21 低性能的Unix Domain Socket

这个问题出现有两个原因

  • 原因1(主要原因),k8s云环境配置的limit太小,线程数量很高导致都在互相抢占,上下文切换带来的性能问题很严重。这个最后看了统计里面的CPU throttling监控得到了验证。
  • 原因2(次要原因),tokio的异步await轮询本身就是牺牲了时延的产物,因此会导致时延增高。请注意,尽管这是次要原因,但是如果使用了Tokio的容器k8s limit配置过低,它的线程触发了k8s的CPU throttling,无论服务端的处理速度有多快,那么它的异步线程调度会导致它那边看到的时延迅速增加!

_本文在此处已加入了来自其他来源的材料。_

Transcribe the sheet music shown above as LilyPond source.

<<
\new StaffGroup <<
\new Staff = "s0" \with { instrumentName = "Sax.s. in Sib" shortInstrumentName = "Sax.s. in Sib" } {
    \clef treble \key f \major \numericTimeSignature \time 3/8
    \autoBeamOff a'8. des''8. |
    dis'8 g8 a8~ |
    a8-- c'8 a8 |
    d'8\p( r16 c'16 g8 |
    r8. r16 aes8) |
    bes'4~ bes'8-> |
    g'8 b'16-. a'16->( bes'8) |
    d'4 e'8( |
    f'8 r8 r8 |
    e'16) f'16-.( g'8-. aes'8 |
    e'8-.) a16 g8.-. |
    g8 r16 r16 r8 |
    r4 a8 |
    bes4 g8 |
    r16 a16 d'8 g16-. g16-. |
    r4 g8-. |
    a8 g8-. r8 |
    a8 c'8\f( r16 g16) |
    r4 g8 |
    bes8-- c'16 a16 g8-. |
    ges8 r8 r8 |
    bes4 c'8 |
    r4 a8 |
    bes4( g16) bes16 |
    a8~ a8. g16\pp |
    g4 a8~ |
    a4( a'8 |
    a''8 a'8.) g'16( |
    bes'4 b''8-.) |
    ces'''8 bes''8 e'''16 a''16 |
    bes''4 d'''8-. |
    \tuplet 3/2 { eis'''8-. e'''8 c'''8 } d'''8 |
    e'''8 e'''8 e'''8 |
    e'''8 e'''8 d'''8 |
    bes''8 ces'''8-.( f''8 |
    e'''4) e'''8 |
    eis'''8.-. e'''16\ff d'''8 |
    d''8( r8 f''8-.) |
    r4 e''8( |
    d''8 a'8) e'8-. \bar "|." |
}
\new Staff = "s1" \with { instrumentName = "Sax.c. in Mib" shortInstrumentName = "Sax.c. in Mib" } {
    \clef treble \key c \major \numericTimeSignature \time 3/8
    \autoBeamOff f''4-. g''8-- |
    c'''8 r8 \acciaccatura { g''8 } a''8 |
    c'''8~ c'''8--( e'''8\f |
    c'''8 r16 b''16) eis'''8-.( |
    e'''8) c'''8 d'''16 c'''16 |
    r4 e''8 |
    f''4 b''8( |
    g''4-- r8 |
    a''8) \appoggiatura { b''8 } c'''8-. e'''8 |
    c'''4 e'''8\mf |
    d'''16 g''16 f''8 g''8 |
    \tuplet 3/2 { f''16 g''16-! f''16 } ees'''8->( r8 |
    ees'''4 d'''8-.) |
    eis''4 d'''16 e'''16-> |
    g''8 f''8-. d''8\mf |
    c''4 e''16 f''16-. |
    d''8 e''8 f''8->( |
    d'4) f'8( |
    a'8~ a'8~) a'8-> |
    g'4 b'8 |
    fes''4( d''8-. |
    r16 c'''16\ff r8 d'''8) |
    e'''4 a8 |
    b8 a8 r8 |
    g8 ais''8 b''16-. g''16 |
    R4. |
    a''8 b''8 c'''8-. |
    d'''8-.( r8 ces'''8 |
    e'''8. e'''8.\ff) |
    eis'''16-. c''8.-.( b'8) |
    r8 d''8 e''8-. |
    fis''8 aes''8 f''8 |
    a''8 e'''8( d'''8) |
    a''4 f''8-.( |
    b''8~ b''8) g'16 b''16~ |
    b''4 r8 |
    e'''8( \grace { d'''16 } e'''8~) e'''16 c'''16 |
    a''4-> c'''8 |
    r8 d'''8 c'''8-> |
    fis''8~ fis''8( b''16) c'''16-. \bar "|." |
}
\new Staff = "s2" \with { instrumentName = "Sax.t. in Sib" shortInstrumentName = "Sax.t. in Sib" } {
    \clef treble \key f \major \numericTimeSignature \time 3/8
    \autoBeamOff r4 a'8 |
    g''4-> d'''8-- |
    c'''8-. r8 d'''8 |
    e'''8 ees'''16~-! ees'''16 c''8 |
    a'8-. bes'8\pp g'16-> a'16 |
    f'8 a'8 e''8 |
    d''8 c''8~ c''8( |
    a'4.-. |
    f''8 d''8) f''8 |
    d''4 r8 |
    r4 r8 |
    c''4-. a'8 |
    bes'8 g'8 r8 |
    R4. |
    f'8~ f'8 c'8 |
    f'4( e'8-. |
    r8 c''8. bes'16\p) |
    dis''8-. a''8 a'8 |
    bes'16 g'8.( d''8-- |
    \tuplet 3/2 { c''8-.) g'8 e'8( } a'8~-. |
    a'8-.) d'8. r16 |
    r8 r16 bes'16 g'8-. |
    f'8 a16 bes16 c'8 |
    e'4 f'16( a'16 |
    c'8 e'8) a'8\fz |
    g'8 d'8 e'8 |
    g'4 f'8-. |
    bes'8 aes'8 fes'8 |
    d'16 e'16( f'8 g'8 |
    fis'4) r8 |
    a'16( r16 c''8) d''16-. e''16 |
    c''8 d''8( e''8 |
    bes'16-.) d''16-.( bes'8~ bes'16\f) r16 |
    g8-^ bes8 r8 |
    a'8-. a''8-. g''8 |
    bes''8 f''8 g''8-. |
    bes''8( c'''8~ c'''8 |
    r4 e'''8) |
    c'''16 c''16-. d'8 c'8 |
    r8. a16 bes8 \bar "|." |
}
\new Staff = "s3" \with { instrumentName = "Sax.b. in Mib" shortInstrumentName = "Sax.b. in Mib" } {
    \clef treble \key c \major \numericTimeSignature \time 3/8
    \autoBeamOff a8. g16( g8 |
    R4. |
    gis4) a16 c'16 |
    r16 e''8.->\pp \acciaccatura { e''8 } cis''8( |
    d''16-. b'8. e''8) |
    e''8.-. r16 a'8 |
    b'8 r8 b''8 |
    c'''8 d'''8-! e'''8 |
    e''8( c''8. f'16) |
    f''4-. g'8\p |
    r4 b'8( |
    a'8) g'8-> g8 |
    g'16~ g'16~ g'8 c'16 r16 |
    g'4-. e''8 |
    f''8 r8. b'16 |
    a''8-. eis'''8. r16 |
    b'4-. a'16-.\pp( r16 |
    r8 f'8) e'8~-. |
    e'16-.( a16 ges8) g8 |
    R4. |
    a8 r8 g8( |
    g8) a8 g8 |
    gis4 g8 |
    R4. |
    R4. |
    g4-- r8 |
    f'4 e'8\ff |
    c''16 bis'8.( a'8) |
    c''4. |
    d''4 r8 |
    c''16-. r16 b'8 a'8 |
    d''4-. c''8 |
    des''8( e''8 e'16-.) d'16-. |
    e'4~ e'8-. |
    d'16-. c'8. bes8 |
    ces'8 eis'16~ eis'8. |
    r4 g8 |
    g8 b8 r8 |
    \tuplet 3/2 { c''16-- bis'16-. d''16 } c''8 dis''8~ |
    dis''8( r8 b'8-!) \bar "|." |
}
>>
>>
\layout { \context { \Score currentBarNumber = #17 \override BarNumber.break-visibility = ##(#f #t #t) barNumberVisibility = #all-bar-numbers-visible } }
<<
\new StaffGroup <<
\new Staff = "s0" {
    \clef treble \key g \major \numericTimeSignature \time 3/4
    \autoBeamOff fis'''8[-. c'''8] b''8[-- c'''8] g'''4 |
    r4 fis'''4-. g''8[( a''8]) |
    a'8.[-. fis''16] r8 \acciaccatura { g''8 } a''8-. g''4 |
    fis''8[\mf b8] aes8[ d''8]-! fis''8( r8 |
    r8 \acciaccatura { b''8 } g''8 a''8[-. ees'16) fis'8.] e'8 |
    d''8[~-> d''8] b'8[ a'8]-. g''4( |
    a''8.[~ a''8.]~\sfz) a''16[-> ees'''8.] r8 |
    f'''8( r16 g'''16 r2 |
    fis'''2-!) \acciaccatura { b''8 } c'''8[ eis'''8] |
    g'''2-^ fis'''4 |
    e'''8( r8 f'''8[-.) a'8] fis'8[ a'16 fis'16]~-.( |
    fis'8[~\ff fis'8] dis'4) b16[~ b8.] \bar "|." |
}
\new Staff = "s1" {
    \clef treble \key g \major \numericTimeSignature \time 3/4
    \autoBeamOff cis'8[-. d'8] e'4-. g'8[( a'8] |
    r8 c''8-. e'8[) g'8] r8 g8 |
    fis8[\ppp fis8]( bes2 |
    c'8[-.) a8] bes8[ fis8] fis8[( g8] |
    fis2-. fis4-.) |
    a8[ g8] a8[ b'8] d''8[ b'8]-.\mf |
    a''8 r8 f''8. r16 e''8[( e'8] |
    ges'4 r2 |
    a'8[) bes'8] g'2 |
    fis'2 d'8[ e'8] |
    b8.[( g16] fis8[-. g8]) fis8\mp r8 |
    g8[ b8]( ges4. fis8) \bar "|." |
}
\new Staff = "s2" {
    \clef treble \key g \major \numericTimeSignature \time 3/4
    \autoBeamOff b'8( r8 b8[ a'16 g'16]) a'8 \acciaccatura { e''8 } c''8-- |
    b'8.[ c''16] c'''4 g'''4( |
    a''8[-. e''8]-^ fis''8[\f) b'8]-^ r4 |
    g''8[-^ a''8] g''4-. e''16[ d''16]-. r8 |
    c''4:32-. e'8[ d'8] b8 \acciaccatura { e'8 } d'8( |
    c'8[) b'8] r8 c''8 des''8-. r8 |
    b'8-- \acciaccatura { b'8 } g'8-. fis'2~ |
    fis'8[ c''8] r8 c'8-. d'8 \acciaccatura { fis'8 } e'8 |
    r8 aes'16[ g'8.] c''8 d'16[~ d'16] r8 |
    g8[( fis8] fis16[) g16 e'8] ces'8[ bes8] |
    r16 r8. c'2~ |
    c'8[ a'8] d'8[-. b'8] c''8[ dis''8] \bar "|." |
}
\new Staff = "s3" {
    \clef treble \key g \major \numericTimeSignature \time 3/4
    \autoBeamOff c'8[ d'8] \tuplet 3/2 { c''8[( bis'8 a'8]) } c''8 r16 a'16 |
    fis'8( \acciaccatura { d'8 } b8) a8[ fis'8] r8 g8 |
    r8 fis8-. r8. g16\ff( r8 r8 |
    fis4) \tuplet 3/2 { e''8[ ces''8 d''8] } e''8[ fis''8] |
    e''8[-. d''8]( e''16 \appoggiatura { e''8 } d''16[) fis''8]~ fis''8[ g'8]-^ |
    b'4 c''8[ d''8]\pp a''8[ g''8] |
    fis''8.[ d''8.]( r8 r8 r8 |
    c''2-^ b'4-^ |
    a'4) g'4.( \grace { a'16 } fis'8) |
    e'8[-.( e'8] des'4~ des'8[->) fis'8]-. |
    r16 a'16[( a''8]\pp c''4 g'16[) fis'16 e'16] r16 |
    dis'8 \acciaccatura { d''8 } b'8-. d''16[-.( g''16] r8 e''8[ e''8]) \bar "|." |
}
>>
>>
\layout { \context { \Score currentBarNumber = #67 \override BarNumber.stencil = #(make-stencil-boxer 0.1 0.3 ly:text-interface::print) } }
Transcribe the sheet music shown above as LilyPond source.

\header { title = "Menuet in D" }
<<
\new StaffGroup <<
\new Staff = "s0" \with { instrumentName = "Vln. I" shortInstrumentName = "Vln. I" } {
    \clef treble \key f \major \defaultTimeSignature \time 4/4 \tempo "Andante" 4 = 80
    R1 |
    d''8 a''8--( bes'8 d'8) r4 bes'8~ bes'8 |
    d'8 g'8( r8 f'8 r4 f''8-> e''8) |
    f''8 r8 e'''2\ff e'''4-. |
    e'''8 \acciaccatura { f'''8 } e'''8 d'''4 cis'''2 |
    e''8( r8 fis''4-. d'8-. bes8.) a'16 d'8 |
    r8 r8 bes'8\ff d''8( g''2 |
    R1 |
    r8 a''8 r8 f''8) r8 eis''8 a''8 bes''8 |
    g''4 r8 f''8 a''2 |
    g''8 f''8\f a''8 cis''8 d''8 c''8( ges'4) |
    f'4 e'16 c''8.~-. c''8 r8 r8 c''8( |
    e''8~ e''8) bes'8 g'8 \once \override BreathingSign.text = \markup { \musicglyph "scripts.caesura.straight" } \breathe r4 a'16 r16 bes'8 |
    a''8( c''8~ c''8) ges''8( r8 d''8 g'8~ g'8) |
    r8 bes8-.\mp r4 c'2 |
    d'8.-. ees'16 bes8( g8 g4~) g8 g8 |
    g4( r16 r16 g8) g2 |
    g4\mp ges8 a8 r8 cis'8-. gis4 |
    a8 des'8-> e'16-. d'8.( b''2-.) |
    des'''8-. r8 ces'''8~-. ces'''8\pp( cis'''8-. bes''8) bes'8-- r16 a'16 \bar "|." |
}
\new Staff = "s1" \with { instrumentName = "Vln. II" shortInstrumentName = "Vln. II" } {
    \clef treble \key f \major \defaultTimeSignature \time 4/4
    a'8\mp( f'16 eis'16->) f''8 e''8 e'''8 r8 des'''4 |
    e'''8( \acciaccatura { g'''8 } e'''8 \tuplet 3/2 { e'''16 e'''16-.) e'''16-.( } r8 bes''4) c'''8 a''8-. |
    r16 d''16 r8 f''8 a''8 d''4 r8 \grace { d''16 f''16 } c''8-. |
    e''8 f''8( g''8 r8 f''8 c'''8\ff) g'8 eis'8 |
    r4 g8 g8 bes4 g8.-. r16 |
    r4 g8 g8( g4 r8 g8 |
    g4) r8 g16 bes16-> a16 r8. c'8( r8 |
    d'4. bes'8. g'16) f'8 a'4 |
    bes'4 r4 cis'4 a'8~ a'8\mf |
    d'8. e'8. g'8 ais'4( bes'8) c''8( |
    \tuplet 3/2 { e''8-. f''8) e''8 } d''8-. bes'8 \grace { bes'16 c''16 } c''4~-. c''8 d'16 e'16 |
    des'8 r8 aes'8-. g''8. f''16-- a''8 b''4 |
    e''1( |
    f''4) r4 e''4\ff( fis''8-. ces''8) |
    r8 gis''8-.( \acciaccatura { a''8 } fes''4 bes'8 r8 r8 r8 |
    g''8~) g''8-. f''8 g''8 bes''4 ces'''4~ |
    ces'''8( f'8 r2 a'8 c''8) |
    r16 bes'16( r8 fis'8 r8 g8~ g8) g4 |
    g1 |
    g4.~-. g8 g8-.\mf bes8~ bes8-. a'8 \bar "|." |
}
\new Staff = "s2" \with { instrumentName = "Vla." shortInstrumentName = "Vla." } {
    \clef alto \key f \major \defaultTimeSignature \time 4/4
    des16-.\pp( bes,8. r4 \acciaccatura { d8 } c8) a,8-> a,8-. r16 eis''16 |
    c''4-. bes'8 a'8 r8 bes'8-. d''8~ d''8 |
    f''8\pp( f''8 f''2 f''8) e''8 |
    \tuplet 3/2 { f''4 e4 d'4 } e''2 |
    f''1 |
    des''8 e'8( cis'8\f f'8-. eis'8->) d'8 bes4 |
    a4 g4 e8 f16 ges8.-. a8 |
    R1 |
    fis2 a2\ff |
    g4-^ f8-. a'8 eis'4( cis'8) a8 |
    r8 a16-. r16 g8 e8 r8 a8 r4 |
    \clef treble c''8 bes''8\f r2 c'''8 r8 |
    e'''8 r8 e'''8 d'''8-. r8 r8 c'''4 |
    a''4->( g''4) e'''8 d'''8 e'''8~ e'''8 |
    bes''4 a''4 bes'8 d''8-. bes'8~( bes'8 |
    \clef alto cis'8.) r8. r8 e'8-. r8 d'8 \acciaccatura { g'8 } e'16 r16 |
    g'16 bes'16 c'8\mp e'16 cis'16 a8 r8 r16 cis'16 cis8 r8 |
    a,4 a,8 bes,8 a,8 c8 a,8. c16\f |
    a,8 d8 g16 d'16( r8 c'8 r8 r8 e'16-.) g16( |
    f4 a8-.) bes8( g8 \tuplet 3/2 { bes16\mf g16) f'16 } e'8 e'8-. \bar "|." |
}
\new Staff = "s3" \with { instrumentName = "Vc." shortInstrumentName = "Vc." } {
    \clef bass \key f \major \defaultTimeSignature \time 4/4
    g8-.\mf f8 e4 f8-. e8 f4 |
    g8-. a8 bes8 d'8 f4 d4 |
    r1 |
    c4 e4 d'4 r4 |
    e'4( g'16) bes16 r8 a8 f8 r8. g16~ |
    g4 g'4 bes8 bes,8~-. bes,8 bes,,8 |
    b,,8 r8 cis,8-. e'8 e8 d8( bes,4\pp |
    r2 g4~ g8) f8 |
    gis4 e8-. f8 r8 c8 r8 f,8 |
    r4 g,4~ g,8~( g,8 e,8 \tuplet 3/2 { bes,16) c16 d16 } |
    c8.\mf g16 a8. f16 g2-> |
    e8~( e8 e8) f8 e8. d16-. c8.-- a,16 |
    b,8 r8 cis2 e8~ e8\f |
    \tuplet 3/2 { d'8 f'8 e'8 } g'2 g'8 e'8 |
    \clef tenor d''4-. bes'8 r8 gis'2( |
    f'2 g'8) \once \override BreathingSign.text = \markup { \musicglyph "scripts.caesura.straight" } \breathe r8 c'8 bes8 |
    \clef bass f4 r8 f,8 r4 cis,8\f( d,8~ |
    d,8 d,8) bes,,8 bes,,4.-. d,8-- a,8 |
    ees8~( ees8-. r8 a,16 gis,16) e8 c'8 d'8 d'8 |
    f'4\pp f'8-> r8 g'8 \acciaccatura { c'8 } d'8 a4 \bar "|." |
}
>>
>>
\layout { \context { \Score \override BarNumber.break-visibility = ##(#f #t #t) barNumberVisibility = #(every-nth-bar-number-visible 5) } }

简单描述下上下文,同一个pod里面,两个不同k8s容器里面的程序通过UDS socket进行通信。服务端容器的k8s limit配置为1,是C语言,libevent+多线程痛处理UDS通信事件。另一个是客户端 Rust+Tokio发送数据,结果tokio经常提示UDS通信超时,超过了5ms。我自己在研发环境dev的时候平均时延并不高,显示处理UDS很快,也就几百us(我在dev进群没有配置k8s limit的限制,因此尽管CPU使用率最终显示为90%,但实际上程序还是并行的线程)。可能的原因

猜想1,资源不足,k8s limit为1导致的上下文切换代价比较高。这个验证也很简单,如果不做限制改成大一些的值,那么应该时延会迅速下降,超时的比例会很低。

猜想2,Rust客户端发送了,到了服务端进了backlog,最终超时了。在backlog里面待了一会,然后等待IO时间处理又等了一会,最终导致响应的很慢,也就是说超过了500us。这个并不可能,因为只要进入了backlog,不断溢出必然出错,但是并没有出错的日志。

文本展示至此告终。